There are a lot of useful open source infosec tools for tasks like network administration, malware analysis, forensics and incident response. Sometimes analysis is done by dedicated cyber security analysts, but often one needs to use these tools only occasionally. How to serve occasional users whose profession is not cyber security per se, but who have to deal with these issues on the side of their real jobs? It has been a very real and inspirational pain point that we have identified in a multi-national CS-AWARE (a cybersecurity situational awareness and information sharing solution for local public administrations) EU project. Fortunately we have had the opportunity to leverage our work with professional analysts from the Finnish National Cyber Security Center (NCSC-FI) in the common European framework project called CinCan. Our goal has been to make using security tools easy.
All these tools come with a set of different system requirements, for example different Python versions or other dependencies. Installation procedures also differ from tool to tool. This means that preparing a set of tools for a task may be very laborious and time-consuming. The problem can be solved by virtualization, either as of virtual machines or containers.

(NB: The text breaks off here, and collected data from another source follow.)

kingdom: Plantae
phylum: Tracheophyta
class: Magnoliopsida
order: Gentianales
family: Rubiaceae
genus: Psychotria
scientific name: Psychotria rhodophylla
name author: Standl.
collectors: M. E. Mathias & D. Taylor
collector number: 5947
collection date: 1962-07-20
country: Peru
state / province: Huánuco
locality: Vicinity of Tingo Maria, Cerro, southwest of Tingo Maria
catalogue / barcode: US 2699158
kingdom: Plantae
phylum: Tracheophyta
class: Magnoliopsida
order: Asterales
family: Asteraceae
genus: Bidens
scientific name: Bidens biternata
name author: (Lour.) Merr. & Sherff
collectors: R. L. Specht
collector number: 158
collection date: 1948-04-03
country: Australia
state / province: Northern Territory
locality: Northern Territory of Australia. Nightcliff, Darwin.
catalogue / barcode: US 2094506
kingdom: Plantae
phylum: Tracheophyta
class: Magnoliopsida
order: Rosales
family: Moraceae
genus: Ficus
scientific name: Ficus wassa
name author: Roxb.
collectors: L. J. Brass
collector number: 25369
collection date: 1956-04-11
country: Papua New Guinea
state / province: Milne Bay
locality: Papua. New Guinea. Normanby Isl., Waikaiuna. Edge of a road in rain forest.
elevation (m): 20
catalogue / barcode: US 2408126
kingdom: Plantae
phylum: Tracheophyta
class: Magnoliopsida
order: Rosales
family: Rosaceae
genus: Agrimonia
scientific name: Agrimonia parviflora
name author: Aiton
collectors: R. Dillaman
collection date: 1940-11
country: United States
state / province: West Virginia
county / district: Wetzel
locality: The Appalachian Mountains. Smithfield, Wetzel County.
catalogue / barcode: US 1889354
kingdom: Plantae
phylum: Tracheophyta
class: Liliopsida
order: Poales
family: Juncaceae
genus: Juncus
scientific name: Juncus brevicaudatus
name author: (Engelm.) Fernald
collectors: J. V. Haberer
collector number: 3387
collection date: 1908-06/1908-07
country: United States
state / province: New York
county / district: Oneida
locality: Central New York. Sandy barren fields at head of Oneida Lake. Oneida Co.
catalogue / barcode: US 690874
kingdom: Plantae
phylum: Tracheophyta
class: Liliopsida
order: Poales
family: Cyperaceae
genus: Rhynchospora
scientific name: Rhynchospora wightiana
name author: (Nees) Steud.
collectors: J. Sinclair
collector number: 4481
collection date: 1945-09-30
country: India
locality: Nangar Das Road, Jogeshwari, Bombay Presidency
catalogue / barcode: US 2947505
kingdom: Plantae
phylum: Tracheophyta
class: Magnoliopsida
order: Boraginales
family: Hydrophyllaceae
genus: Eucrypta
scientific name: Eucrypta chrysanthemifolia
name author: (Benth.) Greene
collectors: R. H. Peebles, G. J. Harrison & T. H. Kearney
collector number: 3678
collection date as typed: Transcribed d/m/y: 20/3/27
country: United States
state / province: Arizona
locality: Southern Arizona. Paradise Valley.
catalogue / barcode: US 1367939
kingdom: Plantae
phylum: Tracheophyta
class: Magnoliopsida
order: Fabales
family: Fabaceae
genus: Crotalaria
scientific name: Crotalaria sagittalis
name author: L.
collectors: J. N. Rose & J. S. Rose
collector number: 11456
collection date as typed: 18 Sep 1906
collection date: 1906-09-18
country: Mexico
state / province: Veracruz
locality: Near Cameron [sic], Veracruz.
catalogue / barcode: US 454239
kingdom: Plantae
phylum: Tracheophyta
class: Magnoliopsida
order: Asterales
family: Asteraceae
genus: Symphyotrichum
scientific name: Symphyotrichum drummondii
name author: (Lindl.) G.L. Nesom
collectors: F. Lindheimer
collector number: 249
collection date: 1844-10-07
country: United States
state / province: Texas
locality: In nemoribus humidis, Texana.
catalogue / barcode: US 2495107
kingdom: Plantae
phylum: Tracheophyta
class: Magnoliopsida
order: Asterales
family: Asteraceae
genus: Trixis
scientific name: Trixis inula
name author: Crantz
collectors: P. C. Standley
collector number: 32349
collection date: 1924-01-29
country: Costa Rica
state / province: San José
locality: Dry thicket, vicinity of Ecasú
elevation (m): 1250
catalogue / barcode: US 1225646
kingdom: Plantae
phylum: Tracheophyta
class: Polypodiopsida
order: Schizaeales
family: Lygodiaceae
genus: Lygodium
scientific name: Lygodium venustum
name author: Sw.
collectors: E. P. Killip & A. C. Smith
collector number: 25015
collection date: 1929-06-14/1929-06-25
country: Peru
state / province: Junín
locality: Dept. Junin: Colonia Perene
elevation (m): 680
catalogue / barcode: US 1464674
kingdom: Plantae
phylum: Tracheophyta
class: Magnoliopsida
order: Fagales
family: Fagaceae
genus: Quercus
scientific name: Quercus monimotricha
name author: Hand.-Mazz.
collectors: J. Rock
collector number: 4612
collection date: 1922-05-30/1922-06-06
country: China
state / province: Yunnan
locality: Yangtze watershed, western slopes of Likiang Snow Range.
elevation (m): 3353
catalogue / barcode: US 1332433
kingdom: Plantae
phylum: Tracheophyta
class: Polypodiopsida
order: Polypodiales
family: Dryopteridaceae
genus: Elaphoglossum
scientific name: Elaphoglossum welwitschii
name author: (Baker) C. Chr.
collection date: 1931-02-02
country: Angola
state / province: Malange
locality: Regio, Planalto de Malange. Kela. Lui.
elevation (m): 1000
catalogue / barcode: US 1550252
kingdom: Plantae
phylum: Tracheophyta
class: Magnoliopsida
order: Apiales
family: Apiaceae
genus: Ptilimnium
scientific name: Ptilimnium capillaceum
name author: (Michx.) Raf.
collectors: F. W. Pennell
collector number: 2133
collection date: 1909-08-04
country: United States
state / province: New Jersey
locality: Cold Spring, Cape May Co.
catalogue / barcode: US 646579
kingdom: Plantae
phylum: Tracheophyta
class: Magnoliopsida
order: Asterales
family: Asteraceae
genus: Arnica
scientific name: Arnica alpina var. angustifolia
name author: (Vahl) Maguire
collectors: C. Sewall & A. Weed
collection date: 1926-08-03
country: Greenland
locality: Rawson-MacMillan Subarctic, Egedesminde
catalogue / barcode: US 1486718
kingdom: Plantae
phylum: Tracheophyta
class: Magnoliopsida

There are a few specialized OS images which come with a set of open source infosec tools pre-installed. The distributions have a different focus, so the set of tools varies. Examples of the distributions are Kali (https://www.kali.org/) and BlackArch (https://blackarch.org) based on Linux and FlareVM (https://github.com/fireeye/flare-vm) virtual image for Windows.
The downside of these approaches is that they force you to use the specific OS distribution, which may not be what you would like to use. When you only want to pick specific tools while keep using your favorite flavor of OS you can turn into containers.
Containers, often Docker containers, provide for more lightweight virtualization than virtual OS images. Containers are usually a way to run services in an isolated manner, but it is possible to use them also to run tools, like open source infosec tools.
You can solve the conflicting dependencies of different tools by running each of them in a different container. Creating containerized applications is often easy, but sometimes it may take significant effort. Fortunately some tools are already packaged into a container, either by their authors or by other individuals. There are also some projects which have created a set of tool containers such as containers with REMnux Linux (https://remnux.org/) and CinCan project (https://cincan.io/). I am involved with the latter project.
A problem with running a command-line tool from a container is that the tool input files must also be in the container and output files are written to the container. The problem is usually solved by mounting directories into the container which is cumbersome and somewhat breaks the isolation offered by the container system. In our team we have created the ‘cincan’ command which tries to solve the problem by moving files in and out of the container so that running a tool in the container is close to the original “tool command line experience”. The ‘cincan’ command also allows listing and seamless downloading of the infosec tool Docker images we have prepared. The command is available in The Python Package Index ( https://pypi.org/project/cincan-command/ ).
Getting an infosec tool running is often challenging. When using open source infosec tools it is worth looking at virtualization as a way to solve the conflicting tools problem. OS images provide a whole tool environment while containers allow you to pick and choose the tools into your favorite environment. There are tools to help you, so use them!